Neural networks explained
Read below a sneak peek of the articles in our Mobile Machine Learning course with Nimish Narang.
Neural networks are a network of interconnected nodes. Each node has weights and biases associated with it. Data flows through the network from the input to the output nodes.
Each neural network contains layers of nodes.
Each layer is connected to all the nodes in the next layer. Every input will travel through the network until it reaches the very end. It will contain certain values along the way that determine how important that particular pathway is.
In more general terms, neural networks are a set of algorithms designed to recognize patterns.
This makes them great at image classification and image recognition. To the machine or model that you build, and image is just a set of data, an array of values typically between 0 and 255 that represent pixel values. If it can represent certain patterns associated with certain outcomes, it can learn to solve a problem.
The name ‘neural network’ is derived from their structure of a network of nodes. It’s modeled around the human brain, which contains many different neurons each connected to each other and requiring activation to produce results.
Each network contains several layers.

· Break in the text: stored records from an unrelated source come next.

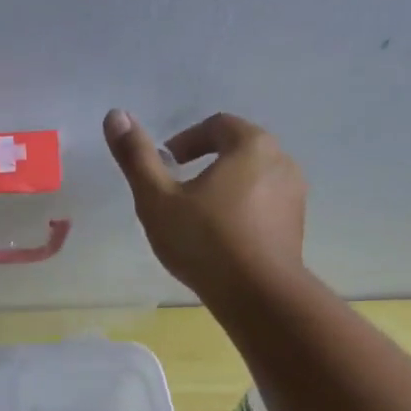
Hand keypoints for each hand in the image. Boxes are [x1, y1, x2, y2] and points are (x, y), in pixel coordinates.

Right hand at [102, 110, 306, 305]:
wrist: (258, 295)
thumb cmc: (205, 241)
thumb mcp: (158, 200)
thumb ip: (136, 158)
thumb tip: (114, 114)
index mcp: (251, 145)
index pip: (216, 126)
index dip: (185, 141)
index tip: (165, 166)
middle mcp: (281, 161)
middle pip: (238, 151)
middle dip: (206, 166)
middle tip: (178, 194)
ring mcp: (294, 197)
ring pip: (252, 182)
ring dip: (225, 192)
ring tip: (198, 221)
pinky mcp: (296, 228)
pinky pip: (264, 209)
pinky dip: (241, 215)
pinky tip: (221, 243)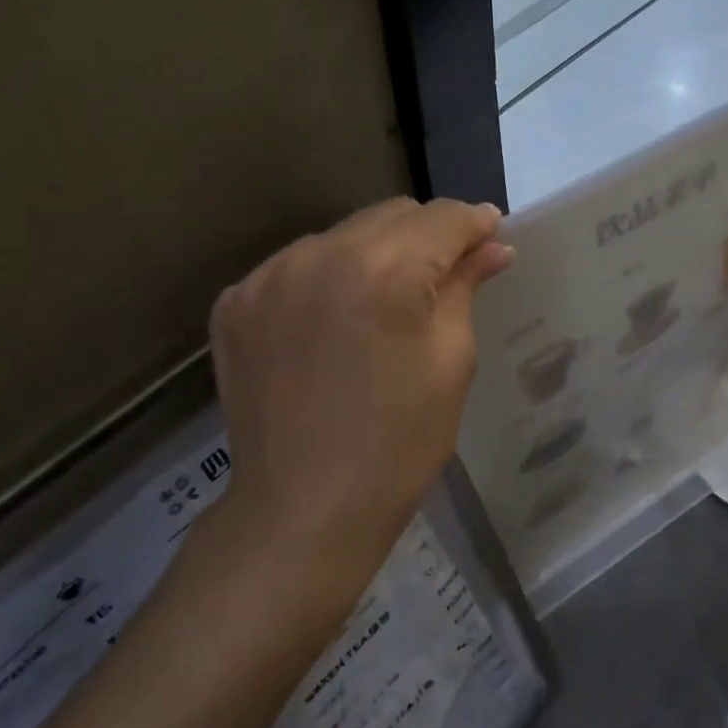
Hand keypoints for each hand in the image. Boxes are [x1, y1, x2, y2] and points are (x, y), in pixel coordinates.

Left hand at [206, 197, 514, 597]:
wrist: (302, 512)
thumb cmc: (398, 443)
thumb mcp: (450, 363)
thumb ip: (465, 287)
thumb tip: (492, 247)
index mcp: (383, 270)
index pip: (441, 217)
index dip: (474, 225)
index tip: (490, 240)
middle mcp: (318, 254)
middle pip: (390, 215)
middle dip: (426, 237)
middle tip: (444, 278)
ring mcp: (267, 277)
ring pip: (341, 236)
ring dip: (373, 256)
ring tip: (383, 307)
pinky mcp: (235, 303)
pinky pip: (296, 267)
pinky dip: (324, 281)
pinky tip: (332, 325)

Each layer contains operations to either process inputs or map pathways through the network. These pathways produce specific outputs.
Each layer is a mini-network itself of many interconnected nodes. The number of nodes depends on the complexity of the problem you’re trying to solve. Each node is assigned a weight and a bias.
Weights are assigned an initial value that changes over time. When you train your model, you alter the weights. The weights are assigned specifically to a connection between nodes rather than one node.
A bias is a constant value assigned to each node.
How is the weight useful to us?
The weight determines which path to take once a node receives an input. More specifically: how important that path is. This repeats until we reach the end of the network.
At each layer an activation function will be attached to each node at the layer. Certain activation functions are better for certain tasks. An activation function is a way to sum up all the inputs of a layer. It will transform the sum depending on the function you use and will produce an output.
The output will propagate throughout the network until the end. At the end, you can sum all the input values, perform a function, and produce a meaningful output.
Machine learning example
For example, suppose the end sum of your activation function produces an output of 0.1 on the inputs. Suppose in this example, we’re using a neural network to determine if an image is of a face. The closer to 1 that the output value is, the more likelihood it is that the image has a face.
Based on this example, an output of 0.1 means we don’t have a face. If the sum of the weights after the activation function is 0.8, you probably have an image of a face.
For each node in the middle of the network, the input of a node is the output to another node. During training, when you receive inputs and feed in a bunch of data to a network over and over again, the weights will be adjusted in such a way that it starts to learn certain patterns and associate them with outputs.
The network adjusts the weights accordingly so that if you get a face image, the network will know to take certain pathways. Whereas if you get a non-face image, the network will know to take different pathways to the weights we’ve trained. The data runs through one side to the other until a pattern is recognized and we get similar data mapping to similar pathways.